The 41 Built-in Aliases

These are the built-ins that currently have localized aliases across the 17 supported languages:

Core I/O

print, input, open

Sequence Operations

range, len, sum, sorted, reversed, enumerate, zip, map, filter

Math

abs, min, max, round, pow, divmod

Type Functions

type, isinstance, issubclass, repr, str, int, float, bool

Collections

list, dict, set, tuple, frozenset, bytes

Introspection

dir, hasattr, getattr, setattr, delattr, callable, hash

Iteration

iter, next, any, all

String/Encoding

chr, ord, format

See Built-in Aliases Reference for the complete table across all languages.


Adding Built-in Aliases

Aliases are defined in:

1
multilingualprogramming/resources/usm/builtins_aliases.json

Structure:

1
2
3
4
5
6
7
8
9
10
11
12
13
14
15
16
{
  "print": {
    "fr": "afficher",
    "es": "imprimir",
    "de": "ausgeben",
    "ja": "表示",
    "ar": "اطبع",
    "hi": "छापो",
    "zh": "打印"
  },
  "range": {
    "fr": "intervalle",
    "es": "rango",
    ...
  }
}

Guidelines for adding new aliases:

  • Must be complete and unambiguous in the target language
  • Must not conflict with existing Python keywords or other aliases in the same language
  • Must pass collision detection (see Translation Guidelines)
  • Should use full natural words, not abbreviations

Open Questions

The following policy decisions are still under discussion:

  1. Opt-in stdlib wrappers: Should there be opt-in localized wrappers for selected stdlib modules (e.g., a mathématiques module wrapping math in French)?

  2. Alias collision resolution: When the same localized word could map to multiple concepts across languages (e.g., tipo in Spanish could refer to both type and a user-defined function), how should collisions be resolved?

  3. Error message presentation: Should runtime errors display the canonical Python name, the localized alias, or both?

  4. Module-level localization: Is there value in allowing import mathématiques as an alias for import math in French mode?

These questions are tracked in the GitHub Issues for community discussion.


Design Rationale

The current approach — full keyword localization + additive built-in aliases + canonical library names — reflects three priorities:

1. Python ecosystem compatibility

Keeping library names canonical means multilingual programs can interoperate with any Python documentation, tutorial, or Stack Overflow answer without translation friction.

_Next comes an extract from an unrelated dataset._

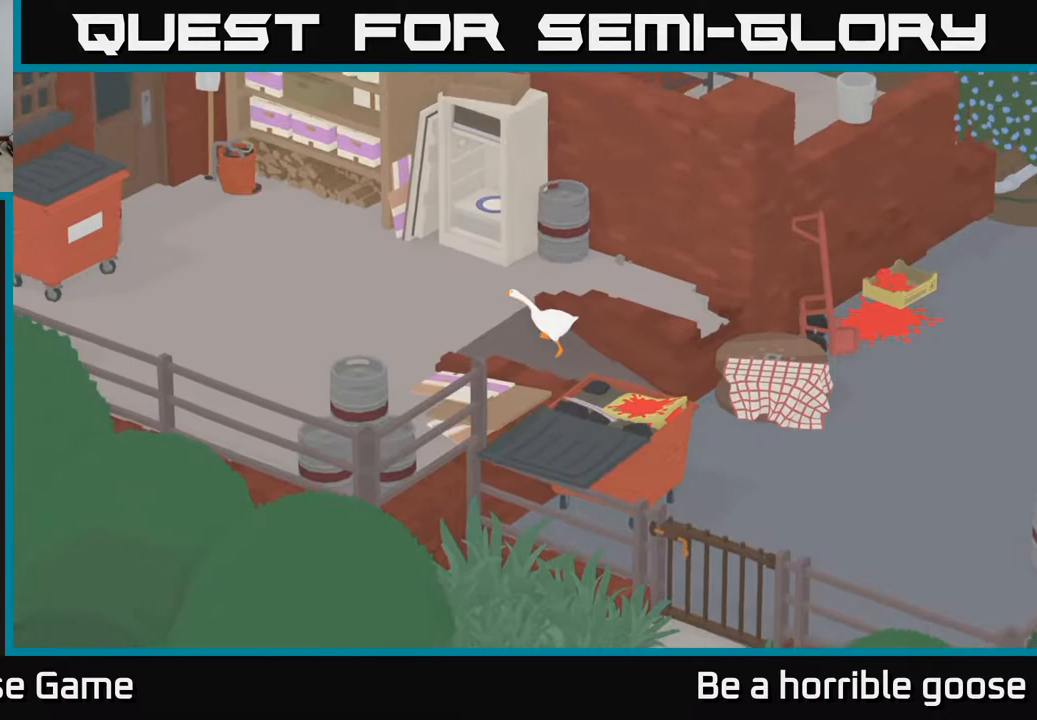
{"buttons": ["A"], "left_stick": "left", "right_stick": "center", "events": []}
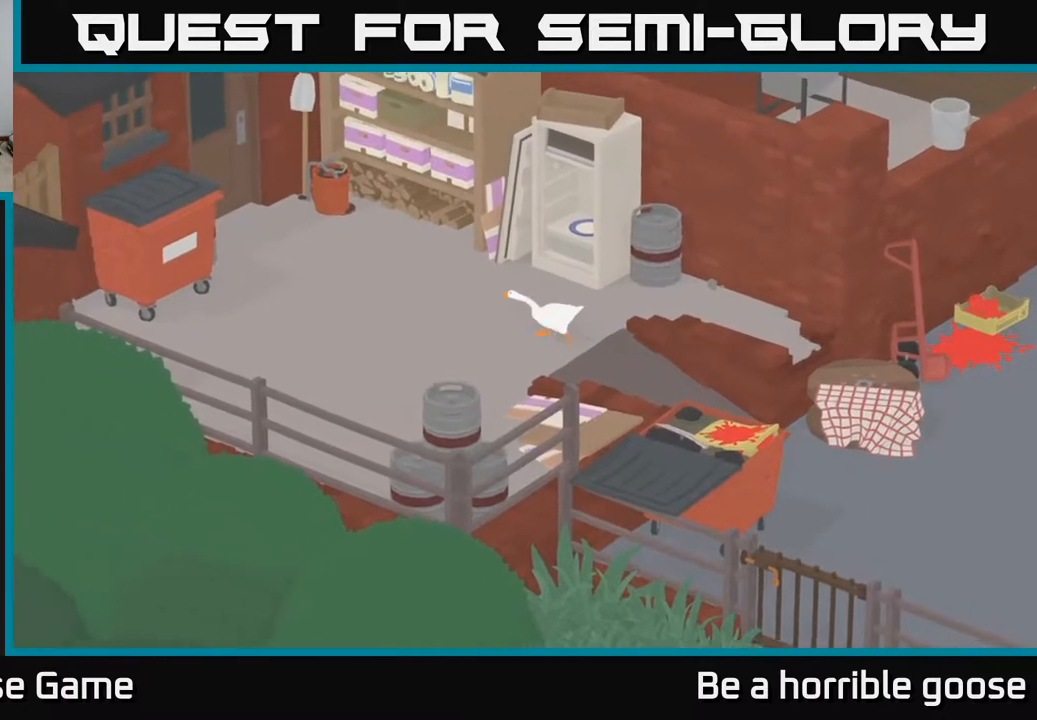
{"buttons": [], "left_stick": "left", "right_stick": "center", "events": [[500, "A", "up"]]}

A French developer learning from a Python tutorial can use math.sqrt() directly.

2. Reduced ambiguity

Additive aliases avoid the risk of a localized name shadowing something meaningful. If somme (French for sum) is defined as a variable by the user, both somme (the variable) and sum (the built-in) remain accessible.

3. Deterministic behavior

When canonical names always win in conflicts, behavior is predictable across all language modes. A program that works correctly in English mode will produce the same results in French mode — the test suite validates this guarantee (858 tests across 78 suites).